Maria Floriani Squarciapino (1917–2003) was an Italian classical archaeologist and professor at La Sapienza University in Rome, known for her work on the Roman port city of Ostia.

== Education ==
Squarciapino studied at La Sapienza University in Rome and was a student of Pietro Romanelli, graduating in 1939 with a thesis on the topic of the school of Aphrodisias. She developed an interest in the archaeology of North Africa in the Roman period, and underwent training at the Scuola nazionale di Archeologi.

== Career ==
Squarciapino became an inspector at the Soprintendenza for Ostia in 1946, where she worked closely with Italo Gismondi, Giovanni Becatti, Herbert Bloch and others. After the publication of the excavations of the Ostian necropolis in 1959, she turned her attention to the Ostia Synagogue, where she directed excavations in 1961–62. In 1966, she became the superintendent of the Soprintendenza Archeologica di Ostia and held this position until 1974. During the 1960s and 1970s, she taught at La Sapienza, and in 1974 left the Soprintendenza Archeologica di Ostia to take up a position as Professor of the Archaeology and History of the Roman provinces (Archeologia e Storia delle provincie romane) at La Sapienza, which she held until her retirement in 1987.
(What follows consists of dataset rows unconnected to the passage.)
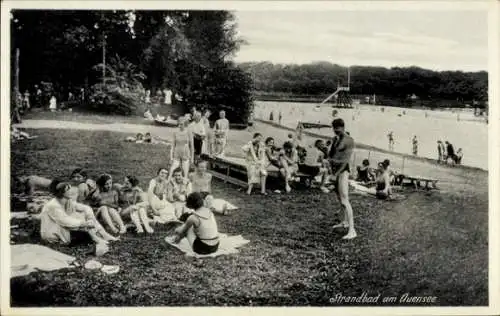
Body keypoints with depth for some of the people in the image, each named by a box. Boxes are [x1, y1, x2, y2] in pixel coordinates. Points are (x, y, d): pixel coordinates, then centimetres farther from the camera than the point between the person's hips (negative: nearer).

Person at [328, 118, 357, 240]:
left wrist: (336, 174, -18)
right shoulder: (335, 139, 14)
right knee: (339, 197, 20)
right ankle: (345, 222, 38)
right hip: (335, 169, 9)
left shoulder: (349, 140, -12)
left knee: (344, 200, -18)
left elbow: (346, 159, -18)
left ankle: (352, 230, -22)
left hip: (343, 170, -9)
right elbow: (329, 154, 15)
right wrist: (331, 159, -8)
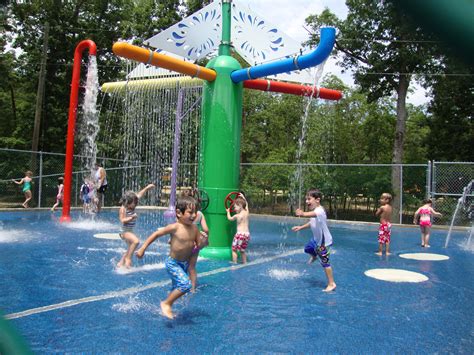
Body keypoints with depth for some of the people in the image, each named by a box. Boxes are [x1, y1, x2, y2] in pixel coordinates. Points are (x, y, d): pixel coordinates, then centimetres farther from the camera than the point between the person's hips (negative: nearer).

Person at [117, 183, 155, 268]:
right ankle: (128, 259, -20)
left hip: (130, 231, 9)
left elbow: (139, 195, 11)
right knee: (136, 241, -30)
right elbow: (122, 220, -22)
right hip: (125, 231, -9)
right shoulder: (123, 209, -16)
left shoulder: (132, 206, 3)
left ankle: (121, 263, 27)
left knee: (131, 248, 17)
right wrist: (131, 217, -30)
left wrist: (147, 188, 14)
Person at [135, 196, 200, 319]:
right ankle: (166, 303, -2)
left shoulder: (194, 228, -5)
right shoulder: (174, 227, -21)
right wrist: (142, 248, -13)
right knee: (186, 284, -22)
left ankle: (168, 308, 42)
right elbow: (156, 234, -13)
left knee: (176, 288, 20)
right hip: (173, 263, -6)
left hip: (185, 264, 6)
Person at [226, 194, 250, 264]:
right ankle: (244, 263, 23)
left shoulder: (237, 216, -11)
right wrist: (243, 197, 36)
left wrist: (228, 211, 29)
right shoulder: (246, 212, 4)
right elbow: (246, 204, 27)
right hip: (247, 234, 7)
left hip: (240, 234, -7)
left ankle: (234, 263, 5)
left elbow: (229, 218, 12)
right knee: (242, 250, 20)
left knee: (234, 249, 6)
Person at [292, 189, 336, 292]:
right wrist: (300, 227, 16)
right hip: (316, 239, 10)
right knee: (307, 249, 29)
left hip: (324, 242, -9)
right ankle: (314, 256, 62)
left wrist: (303, 214, -74)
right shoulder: (315, 211, 2)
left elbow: (312, 214, -55)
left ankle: (331, 284, 4)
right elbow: (312, 222, 18)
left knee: (325, 262, -6)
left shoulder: (320, 210, -30)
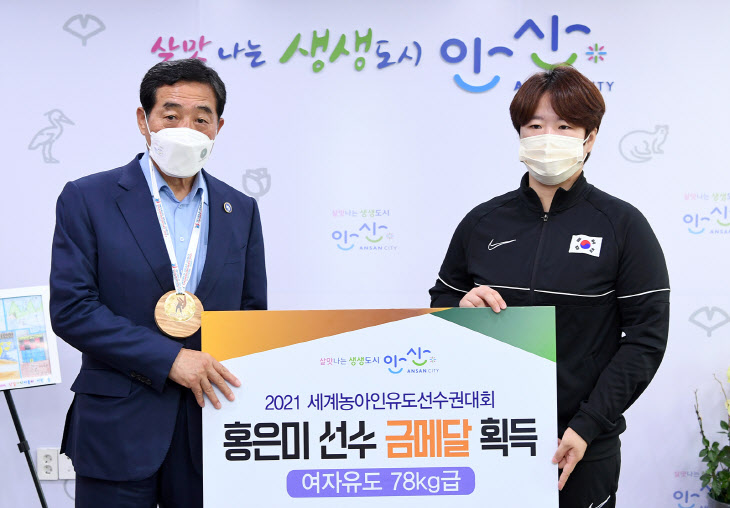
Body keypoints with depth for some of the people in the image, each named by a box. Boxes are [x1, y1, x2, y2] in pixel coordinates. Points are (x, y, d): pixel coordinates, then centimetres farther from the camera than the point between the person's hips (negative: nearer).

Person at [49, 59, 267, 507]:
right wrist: (169, 359, -16)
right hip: (118, 432, -3)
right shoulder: (87, 199, -3)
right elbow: (71, 310, -10)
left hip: (212, 420, 3)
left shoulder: (241, 211, 8)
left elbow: (252, 315, 12)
As well as her work at Ostia, Squarciapino also participated in excavations elsewhere, including the Roman Forum (1955–57), Leptis Magna, Tell Mardikh (1964–66) and in Albania. A collection of her notes from excavations at Leptis Magna was published by Paola Finocchi in 2012. Squarciapino contributed to the Enciclopedia dell'Arte Antica, Classica e Orientale and led the editorial team at Fasti Archeologici from 1982 to 1997. She was president of the Associazione Internazionale di Archeologia Classica, a member of the Pontificia Accademia Romana di Archeologia, the Istituto Nazionale di Studi Romani and the German Archaeological Institute. In 1997, a special volume of the journal Archaeologica Classica was published in her honour.

== Awards ==
In 1975, Maria Floriani Squarciapino was awarded the Antonio-Feltrinelli Prize, one of the most prestigious scientific awards within Italy.

== Select publications ==
Squarciapino published extensively on Ostia and Roman Archaeology in North Africa, including:

- Artigianato e industria (= Civiltà Romana. Band 20). Colombo, Rome 1942.
- La Scuola di Afrodisia (= Studi e materiali del Museo dell’Impero Romano. Nr. 3). Governatorato di Roma, Rome 1943.
- Il Museo della Via Ostiense (= Itineraria dei Musei e Monumenti d’Italia.) Band 91. Istituto poligrafico dello Stato, Rome 1955.
- ed. with Italo Gismondi: Le tombe di età Repubblicana e Augustea (= Scavi di Ostia. Band 3: I necropoli. Teil 1). Istituto poligrafico dello stato, Rome 1958.
- I Culti orientali ad Ostia. Brill, Leiden 1962.
- Leptis Magna (= Ruinenstädte Nordafrikas. Band 2). Raggi, Basel 1966.
- Sculture del foro severiano di Leptis Magna. «L’Erma» di Bretschneider, Rome 1974.
- Civiltà romana: artigianato e industria.